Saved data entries
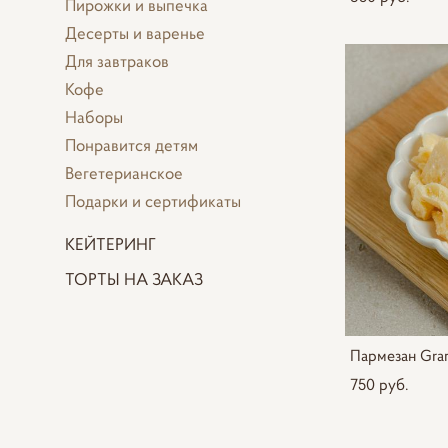
Пирожки и выпечка
Десерты и варенье
Для завтраков
Кофе
Наборы
Понравится детям
Вегетерианское
Подарки и сертификаты
КЕЙТЕРИНГ
ТОРТЫ НА ЗАКАЗ
Пармезан Gran
750 pуб.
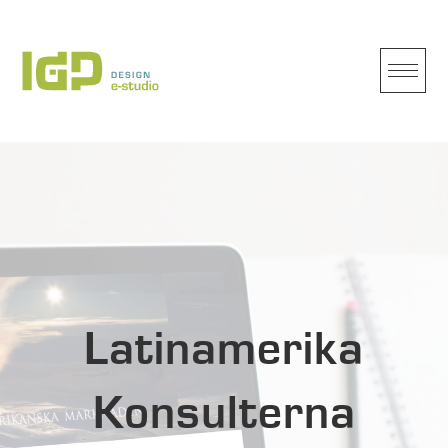
Skip
to
content
Latinamerika
Konsulterna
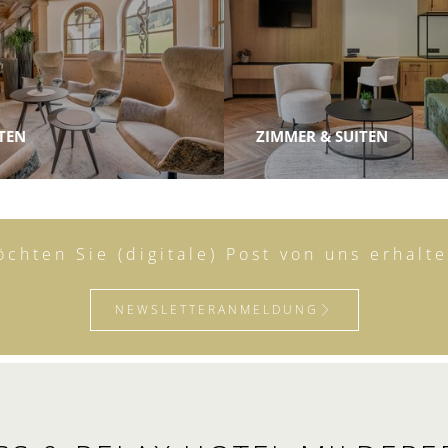
TEN
ZIMMER & SUITEN
chten Sie (digitale) Post von uns erhalt
NEWSLETTERANMELDUNG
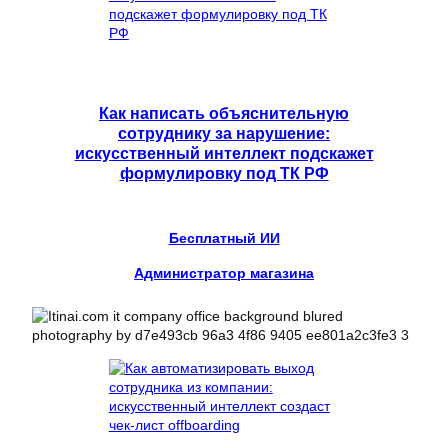
Как написать объяснительную
сотруднику за нарушение:
искусственный интеллект подскажет
формулировку под ТК РФ
Бесплатный ИИ
Администратор магазина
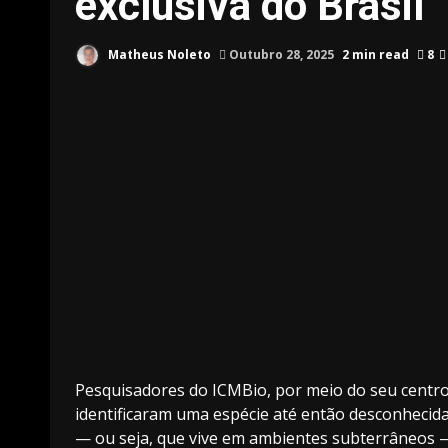
exclusiva do Brasil
Matheus Noleto
Outubro 28, 2025
2 min read
8
Pesquisadores do ICMBio, por meio do seu centro
identificaram uma espécie até então desconhecida 
— ou seja, que vive em ambientes subterrâneos 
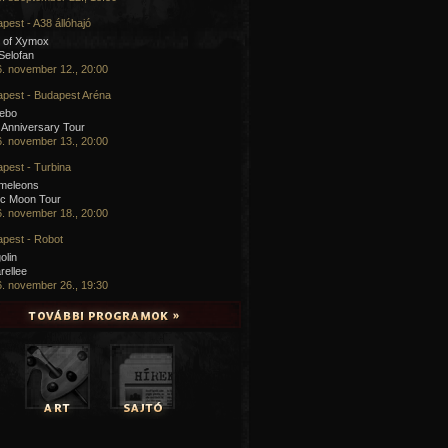
pest - A38 állóhajó
 of Xymox
 Selofan
. november 12., 20:00
pest - Budapest Aréna
cebo
 Anniversary Tour
. november 13., 20:00
pest - Turbina
meleons
ic Moon Tour
. november 18., 20:00
pest - Robot
olin
rellee
. november 26., 19:30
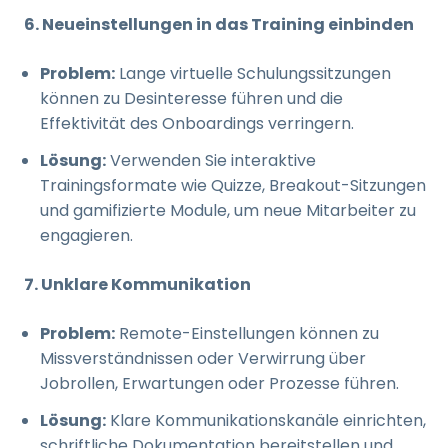
6. Neueinstellungen in das Training einbinden
Problem:
Lange virtuelle Schulungssitzungen
können zu Desinteresse führen und die
Effektivität des Onboardings verringern.
Lösung:
Verwenden Sie interaktive
Trainingsformate wie Quizze, Breakout-Sitzungen
und gamifizierte Module, um neue Mitarbeiter zu
engagieren.
7. Unklare Kommunikation
Problem:
Remote-Einstellungen können zu
Missverständnissen oder Verwirrung über
Jobrollen, Erwartungen oder Prozesse führen.
Lösung:
Klare Kommunikationskanäle einrichten,
schriftliche Dokumentation bereitstellen und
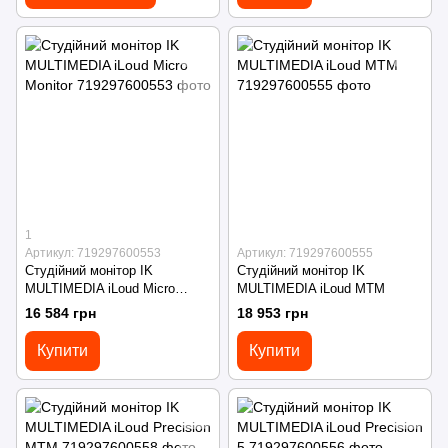
1
Артикул: 719297600553
Артикул: 719297600555
Студійний монітор IK
Студійний монітор IK
MULTIMEDIA iLoud Micro
MULTIMEDIA iLoud MTM
Monitor
16 584 грн
18 953 грн
Купити
Купити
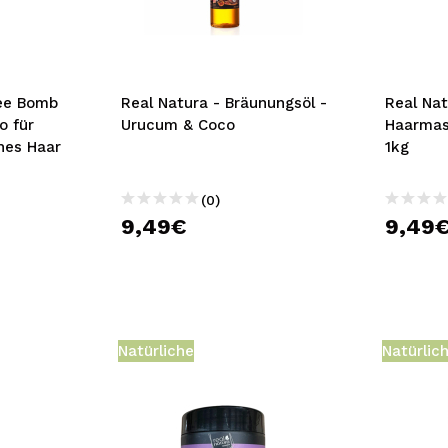
bisherigen Vorgänge ei
BE
fee Bomb
Real Natura - Bräunungsöl -
Real Nat
o für
Urucum & Coco
Haarmas
hes Haar
1kg
(0)
9,49€
9,49
Natürliche
Natürlic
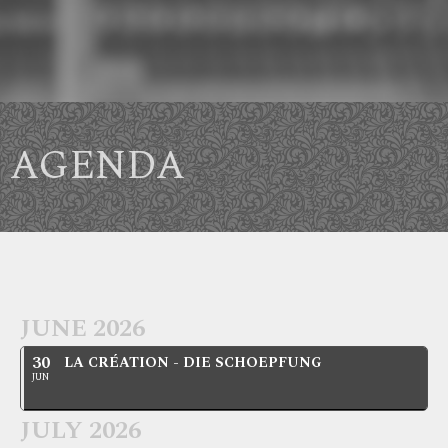
AGENDA
JUNE 2026
30
LA CRÉATION - DIE SCHOEPFUNG
JUN
JULY 2026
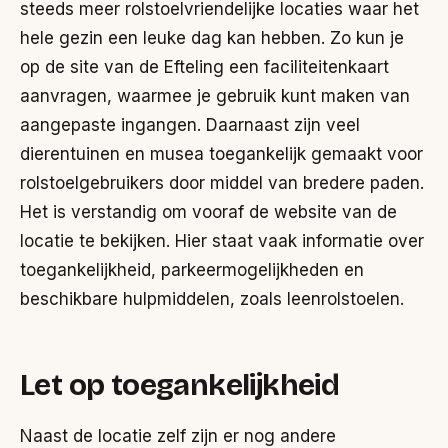
steeds meer rolstoelvriendelijke locaties waar het
hele gezin een leuke dag kan hebben. Zo kun je
op de site van de Efteling een faciliteitenkaart
aanvragen, waarmee je gebruik kunt maken van
aangepaste ingangen. Daarnaast zijn veel
dierentuinen en musea toegankelijk gemaakt voor
rolstoelgebruikers door middel van bredere paden.
Het is verstandig om vooraf de website van de
locatie te bekijken. Hier staat vaak informatie over
toegankelijkheid, parkeermogelijkheden en
beschikbare hulpmiddelen, zoals leenrolstoelen.
Let op toegankelijkheid
Naast de locatie zelf zijn er nog andere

WHAT TO WORK ON
Each record above is to be written out exactly; the pictures are not.

RESPONSE FOR THIS EXERCISE
Пирожки и выпечка
Десерты и варенье
Для завтраков
Кофе
Наборы
Понравится детям
Вегетерианское
Подарки и сертификаты
КЕЙТЕРИНГ
ТОРТЫ НА ЗАКАЗ
Пармезан Gran
750 pуб.
Skip
to
content
Latinamerika
Konsulterna
TEN
ZIMMER & SUITEN
chten Sie (digitale) Post von uns erhalt
NEWSLETTERANMELDUNG
Как написать объяснительную
сотруднику за нарушение:
искусственный интеллект подскажет
формулировку под ТК РФ
Бесплатный ИИ
Администратор магазина
exclusiva do Brasil
Matheus Noleto
Outubro 28, 2025
2 min read
8
Pesquisadores do ICMBio, por meio do seu centro
identificaram uma espécie até então desconhecida 
— ou seja, que vive em ambientes subterrâneos 
pest - A38 állóhajó
 of Xymox
 Selofan
. november 12., 20:00
pest - Budapest Aréna
cebo
 Anniversary Tour
. november 13., 20:00
pest - Turbina
meleons
ic Moon Tour
. november 18., 20:00
pest - Robot
olin
rellee
. november 26., 19:30
6. Neueinstellungen in das Training einbinden
Problem:
Lange virtuelle Schulungssitzungen
können zu Desinteresse führen und die
Effektivität des Onboardings verringern.
Lösung:
Verwenden Sie interaktive
Trainingsformate wie Quizze, Breakout-Sitzungen
und gamifizierte Module, um neue Mitarbeiter zu
engagieren.
7. Unklare Kommunikation
Problem:
Remote-Einstellungen können zu
Missverständnissen oder Verwirrung über
Jobrollen, Erwartungen oder Prozesse führen.
Lösung:
Klare Kommunikationskanäle einrichten,
schriftliche Dokumentation bereitstellen und
1
Артикул: 719297600553
Артикул: 719297600555
Студійний монітор IK
Студійний монітор IK
MULTIMEDIA iLoud Micro
MULTIMEDIA iLoud MTM
Monitor
16 584 грн
18 953 грн
Купити
Купити
bisherigen Vorgänge ei
BE
fee Bomb
Real Natura - Bräunungsöl -
Real Nat
o für
Urucum & Coco
Haarmas
hes Haar
1kg
(0)
9,49€
9,49
Natürliche
Natürlic
AGENDA
JUNE 2026
30
LA CRÉATION - DIE SCHOEPFUNG
JUN
JULY 2026
steeds meer rolstoelvriendelijke locaties waar het
hele gezin een leuke dag kan hebben. Zo kun je
op de site van de Efteling een faciliteitenkaart
aanvragen, waarmee je gebruik kunt maken van
aangepaste ingangen. Daarnaast zijn veel
dierentuinen en musea toegankelijk gemaakt voor
rolstoelgebruikers door middel van bredere paden.
Het is verstandig om vooraf de website van de
locatie te bekijken. Hier staat vaak informatie over
toegankelijkheid, parkeermogelijkheden en
beschikbare hulpmiddelen, zoals leenrolstoelen.
Let op toegankelijkheid
Naast de locatie zelf zijn er nog andere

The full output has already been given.